Ill keep you posted....
Before ending, I would like to say that my heart goes out to all those effected by Hurricane Sandy, especially those people that I know personally. I still cant get over the fact that this horrific Hurricane occurred in my own backyard. It is very scary and mind boggling how our weather patterns are changing so much that they are putting us at danger. There are many parts of Long Island that look like a war zone.

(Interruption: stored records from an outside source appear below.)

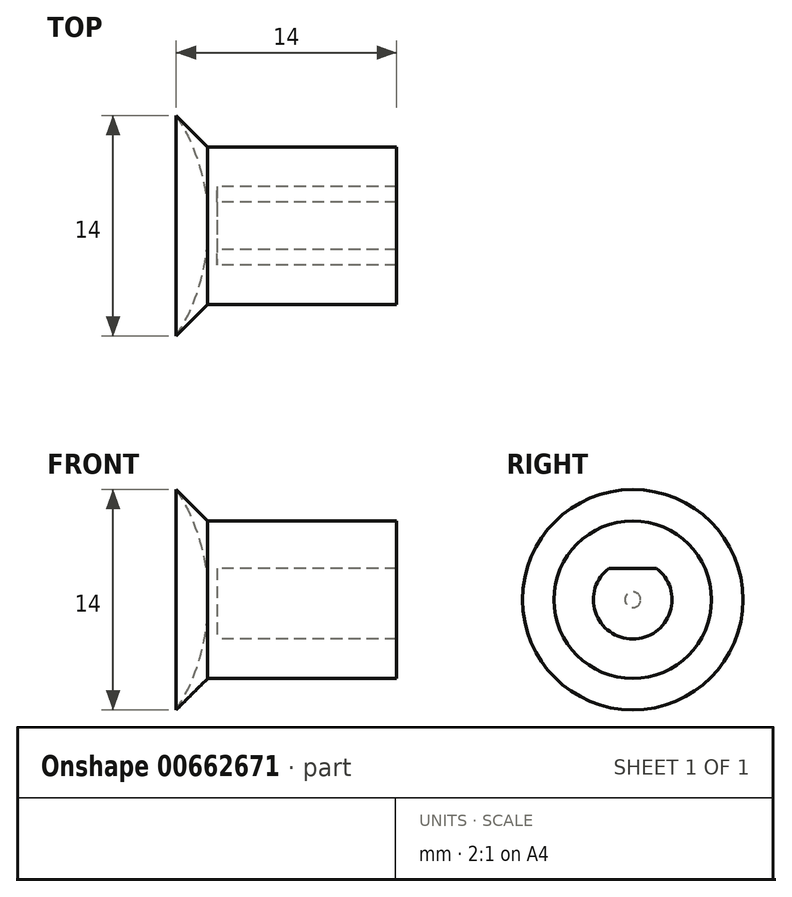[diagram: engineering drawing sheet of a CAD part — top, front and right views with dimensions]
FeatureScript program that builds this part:
annotation { "Feature Type Name" : "Feature", "Feature Type Description" : "" }
export const myFeature = defineFeature(function(context is Context, id is Id, definition is map)
    precondition{}
    {
        {
            var Q0;
            Q0=qCreatedBy(makeId("Right.planeOp"),FACE);
            var sketch = newSketch(context, id + "F0", { "sketchPlane" : qUnion([Q0])});
            skArc(sketch, "E0", {"start": v(-1.5, 2) * mm, "mid": v(0, -2.5) * mm, "end": v(1.5, 2) * mm});
            skCircle(sketch, "E1", {"center": v(0, 0) * mm, "radius": 5 * mm});
            skLineSegment(sketch, "E2", {"start": v(-1.5, 2) * mm, "end": v(1.5, 2) * mm});
            skSolve(sketch);
        }
        {
            var Q0;
            Q0=makeQuery(id+"F0.imprint","IMPRINT",FACE,{"disambiguationData":[TD([[makeQuery(id+"F0.imprint","IMPRINT",EDGE,{"derivedFrom":sQuery(id+"F0.wireOp",EDGE,"E0")}),-1.0]])]});
            extrude(context, id + "F1", {"entities" : qUnion([Q0]), "depth" : 12 * mm});
        }
        {
            var Q0;
            Q0=qCreatedBy(makeId("Top.planeOp"),FACE);
            var sketch = newSketch(context, id + "F2", { "sketchPlane" : qUnion([Q0])});
            skLineSegment(sketch, "E3", {"start": v(0, 5) * mm, "end": v(-2, 7) * mm});
            skArc(sketch, "E4", {"start": v(-2, 7) * mm, "mid": v(-0.47, 3.65) * mm, "end": v(0, 0) * mm});
            skLineSegment(sketch, "E5.0", {"start": v(0, 5) * mm, "end": v(0, -5) * mm});
            skLineSegment(sketch, "E6", {"start": v(0, 0) * mm, "end": v(-7.04, 0) * mm});
            skSolve(sketch);
        }
        {
            var Q0;
            Q0=makeQuery(id+"F1.opExtrude","CAP_FACE",FACE,{"disambiguationData":[OSD([sQuery(id+"F0.wireOp",EDGE,"E0"),sQuery(id+"F0.wireOp",EDGE,"E1"),sQuery(id+"F0.wireOp",EDGE,"E2")])],"isStart":true});
            var sketch = newSketch(context, id + "F3", { "sketchPlane" : qUnion([Q0])});
            skCircle(sketch, "E7.0", {"center": v(0, 0) * mm, "radius": 5 * mm});
            skSolve(sketch);
        }
        {
            var Q0;
            Q0=qSketchRegion(id+"F3",true);
            extrude(context, id + "F4", {"entities" : qUnion([Q0]), "operationType" : NewBodyOperationType.ADD, "oppositeDirection" : true, "depth" : .6 * mm});
        }
        {
            var Q0;
            {var subQ0=sQuery(id+"F2.wireOp",EDGE,"E3");Q0=makeQuery(id+"F2.imprint","IMPRINT",FACE,{"disambiguationData":[TD([[makeQuery(id+"F2.imprint","IMPRINT",EDGE,{"derivedFrom":subQ0}),1.0]])]});}
            var Q1;
            Q1=sQuery(id+"F2.wireOp",EDGE,"E6");
            revolve(context, id + "F5", {"operationType" : NewBodyOperationType.ADD, "entities" : qUnion([Q0]), "axis" : qUnion([Q1]), "revolveType" : RevolveType.FULL});
        }
    });
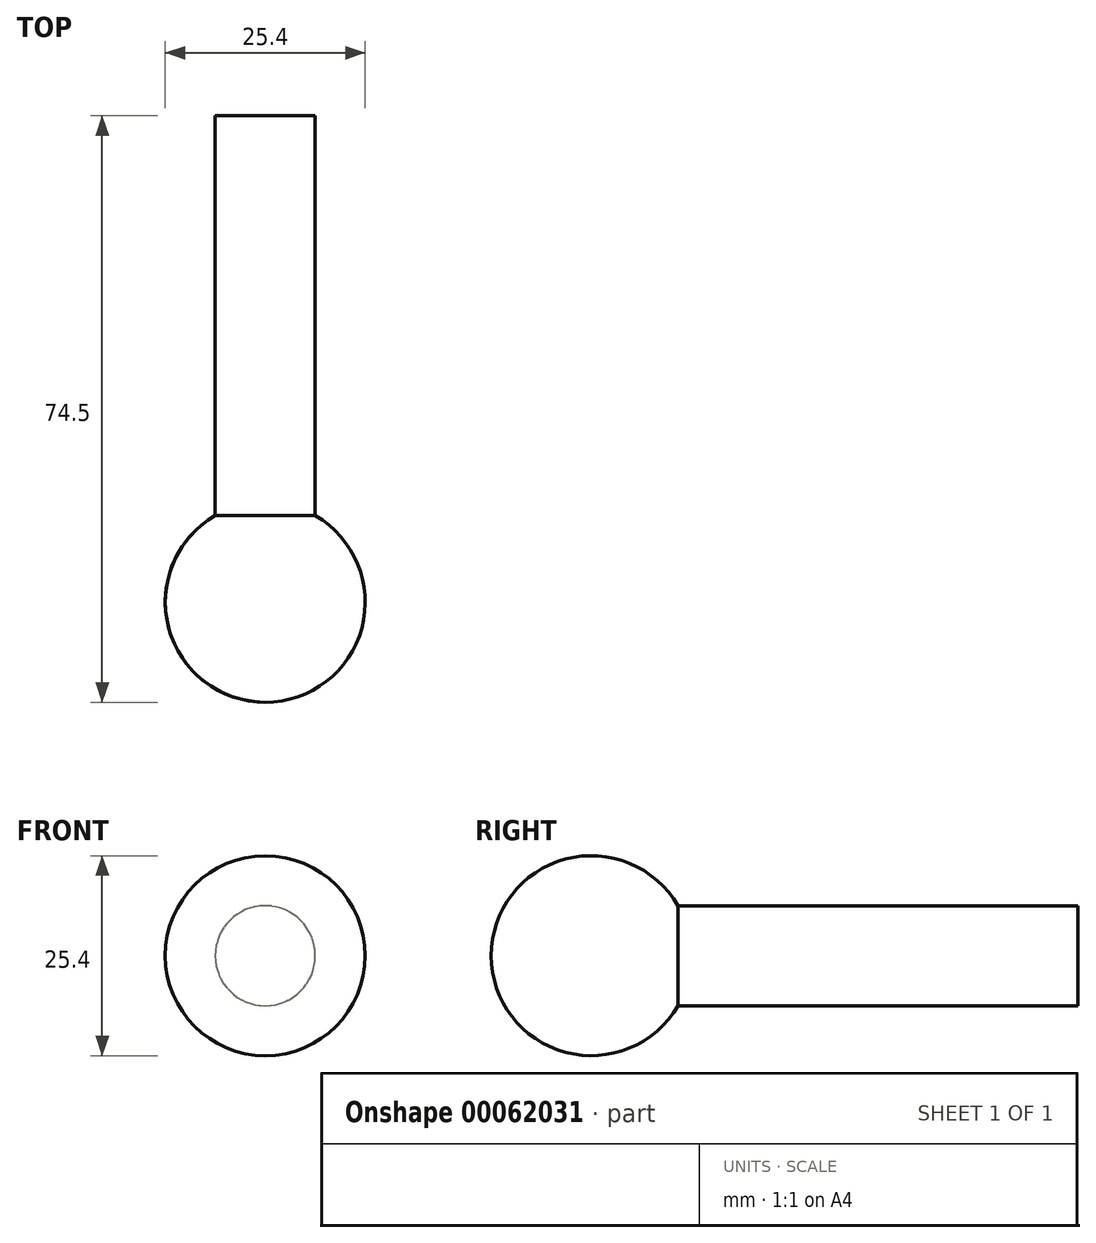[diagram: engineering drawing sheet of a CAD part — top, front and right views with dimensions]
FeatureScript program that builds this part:
annotation { "Feature Type Name" : "Feature", "Feature Type Description" : "" }
export const myFeature = defineFeature(function(context is Context, id is Id, definition is map)
    precondition{}
    {
        {
            var Q0;
            Q0=qCreatedBy(makeId("Top.planeOp"),FACE);
            var sketch = newSketch(context, id + "F0", { "sketchPlane" : qUnion([Q0])});
            skLineSegment(sketch, "E0.rect.bottom", {"start": v(-6.35, 25.4) * mm, "end": v(6.35, 25.4) * mm});
            skLineSegment(sketch, "E0.rect.top", {"start": v(-6.35, -25.4) * mm, "end": v(6.35, -25.4) * mm});
            skLineSegment(sketch, "E0.rect.left", {"start": v(-6.35, 25.4) * mm, "end": v(-6.35, -25.4) * mm});
            skLineSegment(sketch, "E0.rect.right", {"start": v(6.35, 25.4) * mm, "end": v(6.35, -25.4) * mm});
            skPoint(sketch, "E0.rect.middle", {"position": v(0, 0) * mm});
            skCircle(sketch, "E1", {"center": v(0, 36.4) * mm, "radius": 12.7 * mm});
            skPoint(sketch, "E2", {"position": v(0, 25.4) * mm});
            skCircle(sketch, "E3.MirrorC", {"center": v(0, -36.4) * mm, "radius": 12.7 * mm});
            skLineSegment(sketch, "E4", {"start": v(0, 49.1) * mm, "end": v(0, -49.1) * mm});
            skSolve(sketch);
        }
        {
            var Q0;
            {var subQ0=sQuery(id+"F0.wireOp",EDGE,"E1");var subQ3=sQuery(id+"F0.wireOp",EDGE,"E4");var subQ5=makeQuery(id+"F0.imprint","INTERSECT",VERTEX,{"disambiguationData":[OD(0.0)],"derivedFrom":[subQ0,subQ3]});Q0=makeQuery(id+"F0.imprint","IMPRINT",FACE,{"disambiguationData":[TD([[makeQuery(id+"F0.imprint","IMPRINT",EDGE,{"disambiguationData":[TD([[subQ5,-1.0]])],"derivedFrom":subQ3}),-1.0]])]});}
            var Q1;
            {var subQ1=sQuery(id+"F0.wireOp",EDGE,"E0.rect.bottom");var subQ3=sQuery(id+"F0.wireOp",EDGE,"E4");var subQ4=makeQuery(id+"F0.imprint","INTERSECT",VERTEX,{"derivedFrom":[subQ1,subQ3]});Q1=makeQuery(id+"F0.imprint","IMPRINT",FACE,{"disambiguationData":[TD([[makeQuery(id+"F0.imprint","IMPRINT",EDGE,{"disambiguationData":[TD([[subQ4,-1.0]])],"derivedFrom":subQ3}),-1.0]])]});}
            var Q2;
            {var subQ0=sQuery(id+"F0.wireOp",EDGE,"E0.rect.left");Q2=makeQuery(id+"F0.imprint","IMPRINT",FACE,{"disambiguationData":[TD([[makeQuery(id+"F0.imprint","IMPRINT",EDGE,{"derivedFrom":subQ0}),1.0]])]});}
            var Q3;
            {var subQ1=sQuery(id+"F0.wireOp",EDGE,"E0.rect.top");var subQ3=sQuery(id+"F0.wireOp",EDGE,"E4");var subQ4=makeQuery(id+"F0.imprint","INTERSECT",VERTEX,{"derivedFrom":[subQ1,subQ3]});Q3=makeQuery(id+"F0.imprint","IMPRINT",FACE,{"disambiguationData":[TD([[makeQuery(id+"F0.imprint","IMPRINT",EDGE,{"disambiguationData":[TD([[subQ4,1.0]])],"derivedFrom":subQ3}),-1.0]])]});}
            var Q4;
            {var subQ0=sQuery(id+"F0.wireOp",EDGE,"E3.MirrorC");var subQ3=sQuery(id+"F0.wireOp",EDGE,"E4");var subQ5=makeQuery(id+"F0.imprint","INTERSECT",VERTEX,{"disambiguationData":[OD(0.0)],"derivedFrom":[subQ0,subQ3]});Q4=makeQuery(id+"F0.imprint","IMPRINT",FACE,{"disambiguationData":[TD([[makeQuery(id+"F0.imprint","IMPRINT",EDGE,{"disambiguationData":[TD([[subQ5,1.0]])],"derivedFrom":subQ3}),-1.0]])]});}
            var Q5;
            Q5=sQuery(id+"F0.wireOp",EDGE,"E4");
            revolve(context, id + "F1", {"entities" : qUnion([Q0, Q1, Q2, Q3, Q4]), "axis" : qUnion([Q5]), "revolveType" : RevolveType.FULL});
        }
    });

So scary and sad.......I lost power for 8 days and dealt with all the inconveniences such as long gas lines and hostile people that most people dealt with. However, I consider that nothing and am fortunate that all my family and anybody I know was not physically harmed by the hurricane. I cant even imagine the anger and trauma that so many people went through in the past month since Sandy. Luckily, with all the resources being offered people will be able to rebuild their lives, and not lose sight of the most important thing, that no matter what we have to deal with in life, we can rebuild and repair and one day look back and remember it as a passing nightmare. As long as we have love, family and support we got it all!!!
I wish everyone a wonderful Thanksgiving and hope that people take the time to express or think about what they are really thankful for in their life.